Text
- Opening Delimiter -

Silicone Or Real? Fans Spot 'Prosthetic Belt' In Bonnie Blue's Pregnancy Video After 400-Man 'Breeding' Stunt
A pregnancy announcement built for shock value is now being judged frame by frame, and the internet has decided to play detective.

Bonnie Blue's pregnancy video, posted on TikTok during her spring break trip in Mexico and picked apart by viewers on 16 March, has triggered a fresh round of claims that the adult performer is faking a pregnancy after fans said they spotted what looked like a prosthetic bump strapped around her waist.
Blue said on 22 February that she was pregnant after a filmed sex stunt involving 400 men in a day, a claim she presented in a video diary charting what she described as a 'mysterious illness'. Since then, the story has moved less like a straightforward announcement than a rolling internet investigation, with each new clip examined for signs that the pregnancy is real, exaggerated or entirely staged.
Why The Pregnancy Video Drew Fresh Doubt
The latest scrutiny centred on a TikTok clip in which Blue sat on her bed wearing sunglasses, a white tank top and green bikini bottoms. Viewers zoomed in on her midsection and fixated on what they believed was a silicone bump visible above the waistband, with some arguing that it appeared to be attached by a belt rather than sitting naturally against her body.

That detail might have passed as internet overanalysis if Blue had not then kept her torso covered for the rest of the video. She later said she prefers one-piece swimsuits to bikinis during the Mexico trip because she 'prefers having my bump covered', but for sceptical viewers that explanation only hardened suspicion rather than settling it.
One user wrote, 'Anyone notice the fake baby bump??' and shared a zoomed-in image of the area in question. Others replied in kind, with short, relieved bursts of agreement such as 'I did', 'Yeah' and 'thank God', which says plenty about how little goodwill now surrounds this saga.
Blue has pushed back. In comments given exclusively to the Daily Star, she said, 'I'm sure a lot of pregnant women like myself enjoy wearing longer tops and swimsuits during their pregnancy. Everyone's bumps come in different shapes and sizes and skin colour can change on your tummy. I'm not sure why everyone is so shocked, I'm a s**t that's slept with thousands.'
How The Pregnancy Video Fits A Wider Claim
The trouble for Blue is that the doubt did not begin with this one clip. It goes back to the original pregnancy claim itself, which arrived after her team said the men involved in the event had not used protection as they tried to break the 'world cream pie record'. Footage from that stunt, according to the earlier report, showed Blue at Lord Davenport's London mansion surrounded by groups of men in blue ski masks.

- Closing Delimiter -

Provided material
- Opening Delimiter -

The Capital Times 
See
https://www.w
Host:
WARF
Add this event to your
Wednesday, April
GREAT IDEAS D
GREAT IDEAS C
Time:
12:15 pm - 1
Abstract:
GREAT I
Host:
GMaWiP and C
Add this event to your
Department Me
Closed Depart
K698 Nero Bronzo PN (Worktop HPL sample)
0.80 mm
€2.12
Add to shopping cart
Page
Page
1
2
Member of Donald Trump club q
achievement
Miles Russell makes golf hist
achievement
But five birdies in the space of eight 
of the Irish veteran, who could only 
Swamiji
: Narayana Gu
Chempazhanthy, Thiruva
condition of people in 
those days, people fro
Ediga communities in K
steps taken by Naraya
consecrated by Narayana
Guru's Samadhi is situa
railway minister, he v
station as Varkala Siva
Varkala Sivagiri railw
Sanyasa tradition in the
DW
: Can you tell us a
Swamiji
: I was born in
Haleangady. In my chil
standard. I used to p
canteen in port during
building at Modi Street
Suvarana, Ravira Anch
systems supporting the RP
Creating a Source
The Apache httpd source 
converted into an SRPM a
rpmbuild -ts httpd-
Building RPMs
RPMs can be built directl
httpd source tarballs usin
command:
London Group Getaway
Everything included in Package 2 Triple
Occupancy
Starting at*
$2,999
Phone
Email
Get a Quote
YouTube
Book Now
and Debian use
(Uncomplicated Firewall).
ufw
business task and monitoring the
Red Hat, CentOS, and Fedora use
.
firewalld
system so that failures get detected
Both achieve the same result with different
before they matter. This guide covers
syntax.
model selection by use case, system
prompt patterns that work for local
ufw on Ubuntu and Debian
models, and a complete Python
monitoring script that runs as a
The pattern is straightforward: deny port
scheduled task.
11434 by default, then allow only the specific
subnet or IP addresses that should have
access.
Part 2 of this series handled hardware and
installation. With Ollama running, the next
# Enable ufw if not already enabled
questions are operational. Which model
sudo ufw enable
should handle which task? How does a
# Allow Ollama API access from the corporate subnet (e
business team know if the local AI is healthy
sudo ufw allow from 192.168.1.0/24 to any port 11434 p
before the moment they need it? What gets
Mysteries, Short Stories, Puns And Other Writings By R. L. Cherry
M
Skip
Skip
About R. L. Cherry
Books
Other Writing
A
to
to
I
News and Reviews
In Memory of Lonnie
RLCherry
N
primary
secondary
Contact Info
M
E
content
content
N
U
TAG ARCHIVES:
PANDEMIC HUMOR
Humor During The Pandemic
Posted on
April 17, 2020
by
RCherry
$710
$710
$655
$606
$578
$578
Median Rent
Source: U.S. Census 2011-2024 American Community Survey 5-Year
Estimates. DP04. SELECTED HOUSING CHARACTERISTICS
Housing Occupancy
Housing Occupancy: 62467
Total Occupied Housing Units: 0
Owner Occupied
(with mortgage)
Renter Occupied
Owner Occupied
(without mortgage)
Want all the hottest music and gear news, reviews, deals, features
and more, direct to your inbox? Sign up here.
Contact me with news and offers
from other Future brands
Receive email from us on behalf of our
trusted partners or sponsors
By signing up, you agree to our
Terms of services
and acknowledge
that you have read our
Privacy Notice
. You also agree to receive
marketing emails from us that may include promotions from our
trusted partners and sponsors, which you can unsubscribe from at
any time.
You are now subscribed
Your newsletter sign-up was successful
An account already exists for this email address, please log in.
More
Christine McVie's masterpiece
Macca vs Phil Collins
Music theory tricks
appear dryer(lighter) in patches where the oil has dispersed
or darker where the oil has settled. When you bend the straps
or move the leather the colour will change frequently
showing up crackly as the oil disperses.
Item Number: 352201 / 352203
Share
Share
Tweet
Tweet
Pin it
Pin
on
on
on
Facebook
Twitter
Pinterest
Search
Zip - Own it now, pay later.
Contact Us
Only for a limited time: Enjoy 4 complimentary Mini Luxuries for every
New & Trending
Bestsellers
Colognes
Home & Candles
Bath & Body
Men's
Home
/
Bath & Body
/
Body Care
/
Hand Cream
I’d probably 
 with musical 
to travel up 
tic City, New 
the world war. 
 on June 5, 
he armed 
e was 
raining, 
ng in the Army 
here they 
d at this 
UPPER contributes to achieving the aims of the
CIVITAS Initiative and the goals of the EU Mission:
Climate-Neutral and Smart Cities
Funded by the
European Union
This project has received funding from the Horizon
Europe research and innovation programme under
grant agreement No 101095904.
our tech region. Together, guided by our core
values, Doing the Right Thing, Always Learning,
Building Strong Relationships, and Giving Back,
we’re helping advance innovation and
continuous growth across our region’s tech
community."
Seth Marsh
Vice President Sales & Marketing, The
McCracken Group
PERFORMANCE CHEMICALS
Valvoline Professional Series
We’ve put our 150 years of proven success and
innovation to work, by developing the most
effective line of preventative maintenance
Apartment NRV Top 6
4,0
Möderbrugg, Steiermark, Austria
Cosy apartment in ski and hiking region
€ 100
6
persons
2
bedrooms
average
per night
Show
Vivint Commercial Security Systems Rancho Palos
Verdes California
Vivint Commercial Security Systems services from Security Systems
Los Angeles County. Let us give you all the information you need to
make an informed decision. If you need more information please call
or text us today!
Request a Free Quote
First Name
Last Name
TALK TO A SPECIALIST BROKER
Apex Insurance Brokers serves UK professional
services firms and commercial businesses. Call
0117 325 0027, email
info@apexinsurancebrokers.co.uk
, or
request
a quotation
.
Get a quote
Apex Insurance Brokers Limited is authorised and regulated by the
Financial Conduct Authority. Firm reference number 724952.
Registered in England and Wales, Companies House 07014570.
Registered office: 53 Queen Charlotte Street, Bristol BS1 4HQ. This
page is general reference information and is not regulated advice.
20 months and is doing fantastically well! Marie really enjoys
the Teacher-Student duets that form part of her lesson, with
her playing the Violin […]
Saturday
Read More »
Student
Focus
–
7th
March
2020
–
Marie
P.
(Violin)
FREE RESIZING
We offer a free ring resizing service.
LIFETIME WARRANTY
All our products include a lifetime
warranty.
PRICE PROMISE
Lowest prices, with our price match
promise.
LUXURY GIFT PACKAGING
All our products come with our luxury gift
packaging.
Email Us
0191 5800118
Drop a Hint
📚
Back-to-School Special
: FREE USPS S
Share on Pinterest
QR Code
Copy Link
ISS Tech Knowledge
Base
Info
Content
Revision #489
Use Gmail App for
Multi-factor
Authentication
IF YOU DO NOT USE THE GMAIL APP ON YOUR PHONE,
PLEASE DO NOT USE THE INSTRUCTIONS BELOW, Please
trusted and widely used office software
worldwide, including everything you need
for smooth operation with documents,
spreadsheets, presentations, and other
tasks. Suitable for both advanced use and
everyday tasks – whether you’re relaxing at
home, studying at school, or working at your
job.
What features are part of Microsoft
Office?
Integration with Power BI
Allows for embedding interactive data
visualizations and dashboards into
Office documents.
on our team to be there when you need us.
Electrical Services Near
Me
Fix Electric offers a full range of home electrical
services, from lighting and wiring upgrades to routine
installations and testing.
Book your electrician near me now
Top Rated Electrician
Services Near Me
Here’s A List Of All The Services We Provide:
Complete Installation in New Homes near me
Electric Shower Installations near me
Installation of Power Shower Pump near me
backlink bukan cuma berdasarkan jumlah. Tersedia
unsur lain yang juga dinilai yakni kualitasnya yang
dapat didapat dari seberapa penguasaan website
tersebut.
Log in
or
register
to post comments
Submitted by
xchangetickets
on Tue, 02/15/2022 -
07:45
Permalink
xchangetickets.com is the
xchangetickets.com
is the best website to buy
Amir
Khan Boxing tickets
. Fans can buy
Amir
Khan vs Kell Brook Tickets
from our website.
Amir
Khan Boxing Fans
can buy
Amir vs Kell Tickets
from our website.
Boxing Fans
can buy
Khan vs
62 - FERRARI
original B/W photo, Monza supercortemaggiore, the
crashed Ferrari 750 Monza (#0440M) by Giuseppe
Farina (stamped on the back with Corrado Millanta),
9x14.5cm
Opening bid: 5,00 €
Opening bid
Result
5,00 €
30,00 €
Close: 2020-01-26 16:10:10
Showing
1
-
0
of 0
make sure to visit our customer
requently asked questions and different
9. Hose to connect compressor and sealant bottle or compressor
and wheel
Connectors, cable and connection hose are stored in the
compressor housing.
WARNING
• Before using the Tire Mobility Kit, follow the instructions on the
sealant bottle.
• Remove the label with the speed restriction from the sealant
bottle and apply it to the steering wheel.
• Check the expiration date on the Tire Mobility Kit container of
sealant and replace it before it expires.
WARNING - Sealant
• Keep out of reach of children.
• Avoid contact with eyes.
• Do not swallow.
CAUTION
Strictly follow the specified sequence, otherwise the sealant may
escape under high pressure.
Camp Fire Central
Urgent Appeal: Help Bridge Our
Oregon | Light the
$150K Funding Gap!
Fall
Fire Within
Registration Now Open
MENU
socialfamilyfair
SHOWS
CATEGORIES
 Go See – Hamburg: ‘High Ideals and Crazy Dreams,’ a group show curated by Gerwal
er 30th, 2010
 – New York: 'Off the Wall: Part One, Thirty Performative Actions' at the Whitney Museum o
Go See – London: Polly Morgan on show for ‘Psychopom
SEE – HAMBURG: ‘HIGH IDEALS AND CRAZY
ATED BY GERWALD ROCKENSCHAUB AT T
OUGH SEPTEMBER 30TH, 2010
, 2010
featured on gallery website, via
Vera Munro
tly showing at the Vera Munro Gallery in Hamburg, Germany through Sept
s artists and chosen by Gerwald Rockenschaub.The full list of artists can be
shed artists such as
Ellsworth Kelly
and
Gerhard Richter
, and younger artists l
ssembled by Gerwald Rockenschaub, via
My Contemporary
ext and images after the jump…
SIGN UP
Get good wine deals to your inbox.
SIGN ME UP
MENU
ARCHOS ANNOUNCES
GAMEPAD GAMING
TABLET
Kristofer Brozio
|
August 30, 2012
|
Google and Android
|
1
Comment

- Closing Delimiter -

Complete the following
1. In the article, translate this sentence into Spanish: "A pregnancy announcement built for shock value is now being judged frame by frame, and the internet has decided to play detective."
2. According to the article, on what date did Blue say she was pregnant?
3. Update the article, starting at the words "Silicone Or Real?" and stopping after "to play detective.", and put "sleuth" in place of "detective".

Answers to the exercises
1. Un anuncio de embarazo concebido para impactar está siendo examinado ahora fotograma a fotograma, e internet ha decidido hacer de detective.

2. On 22 February.

3.
Silicone Or Real? Fans Spot 'Prosthetic Belt' In Bonnie Blue's Pregnancy Video After 400-Man 'Breeding' Stunt
A pregnancy announcement built for shock value is now being judged frame by frame, and the internet has decided to play sleuth.